How do you know if your current fitness routine is detrimental to your mental health? At Pilates Manitoba and MELT Method Winnipeg, we do a pre- and post-consultation, taking notice of how you feel before and after your workout. While exercise may leave you physically exhausted, she says, it should make you feel emotionally energized and recharged, or like you’ve been able to release something.Come and learn how to incorporate this in your workout life.

Movement can build emotional resilience

Just as changing up your exercise routine can make your body stronger, creating a “robust movement vocabulary” can also build emotional resilience. If you are used to moving all around; if something comes at you, you may not be expecting it, but you will be more able to get back on your feet to handle whatever is coming.

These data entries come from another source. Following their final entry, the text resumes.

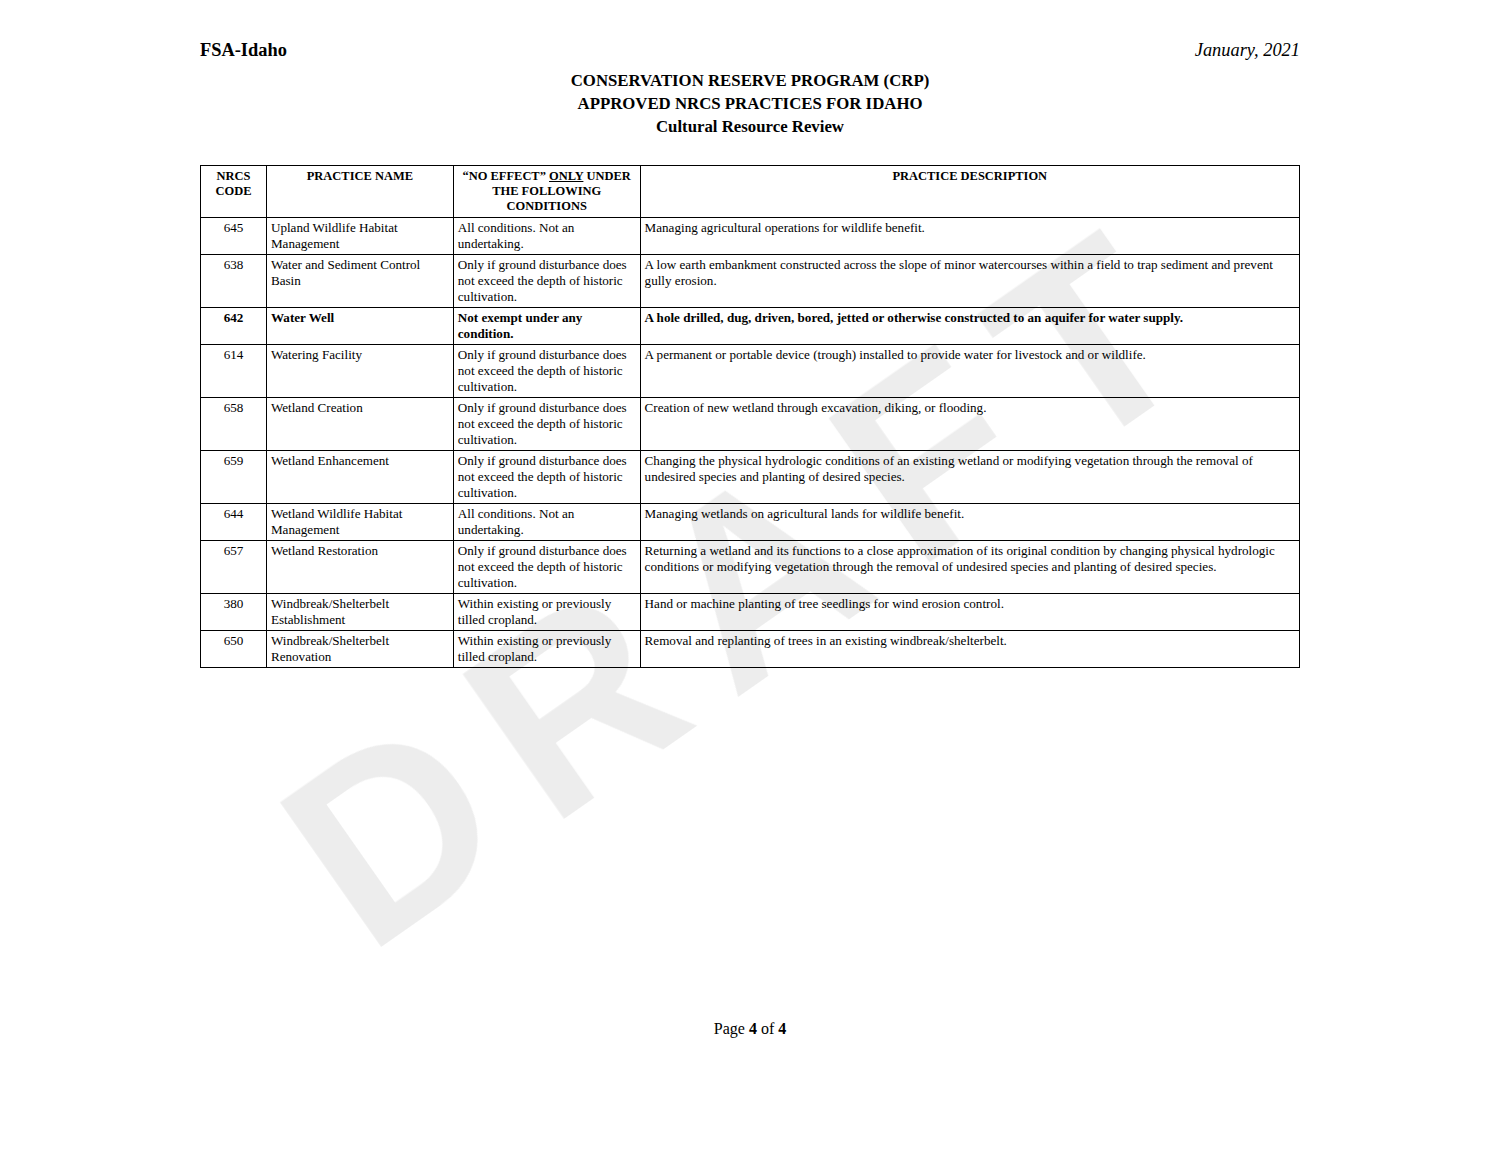DRAFT
FSA-Idaho
January, 2021
CONSERVATION RESERVE PROGRAM (CRP)
APPROVED NRCS PRACTICES FOR IDAHO
Cultural Resource Review
| NRCS CODE | PRACTICE NAME | “NO EFFECT” ONLY UNDER THE FOLLOWING CONDITIONS | PRACTICE DESCRIPTION |
| --- | --- | --- | --- |
| 645 | Upland Wildlife Habitat Management | All conditions. Not an undertaking. | Managing agricultural operations for wildlife benefit. |
| 638 | Water and Sediment Control Basin | Only if ground disturbance does not exceed the depth of historic cultivation. | A low earth embankment constructed across the slope of minor watercourses within a field to trap sediment and prevent gully erosion. |
| 642 | Water Well | Not exempt under any condition. | A hole drilled, dug, driven, bored, jetted or otherwise constructed to an aquifer for water supply. |
| 614 | Watering Facility | Only if ground disturbance does not exceed the depth of historic cultivation. | A permanent or portable device (trough) installed to provide water for livestock and or wildlife. |
| 658 | Wetland Creation | Only if ground disturbance does not exceed the depth of historic cultivation. | Creation of new wetland through excavation, diking, or flooding. |
| 659 | Wetland Enhancement | Only if ground disturbance does not exceed the depth of historic cultivation. | Changing the physical hydrologic conditions of an existing wetland or modifying vegetation through the removal of undesired species and planting of desired species. |
| 644 | Wetland Wildlife Habitat Management | All conditions. Not an undertaking. | Managing wetlands on agricultural lands for wildlife benefit. |
| 657 | Wetland Restoration | Only if ground disturbance does not exceed the depth of historic cultivation. | Returning a wetland and its functions to a close approximation of its original condition by changing physical hydrologic conditions or modifying vegetation through the removal of undesired species and planting of desired species. |
| 380 | Windbreak/Shelterbelt Establishment | Within existing or previously tilled cropland. | Hand or machine planting of tree seedlings for wind erosion control. |
| 650 | Windbreak/Shelterbelt Renovation | Within existing or previously tilled cropland. | Removal and replanting of trees in an existing windbreak/shelterbelt. |
Page 4 of 4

The same logic applies on an emotional level. It’s about trying new movement, or expanding the reach or the range of the movement you currently do, which could mean identifying if you are only using your lower body, or noticing that you’re often moving forward and backward but never twisting or moving side to side. We also suggest “expanding your definition of movement,” by incorporating more playfulness  in everyday life—like dancing while you do chores, or kicking a ball around the park.

We do these movements as kids, and then as we get older, we don’t have time for play when we need it most. We don’t have movement at our disposal, or we’re like ‘I’m not free anymore—I can’t do that.’ So having a robust movement vocabulary is literally building the embodied dictionary we carry with us.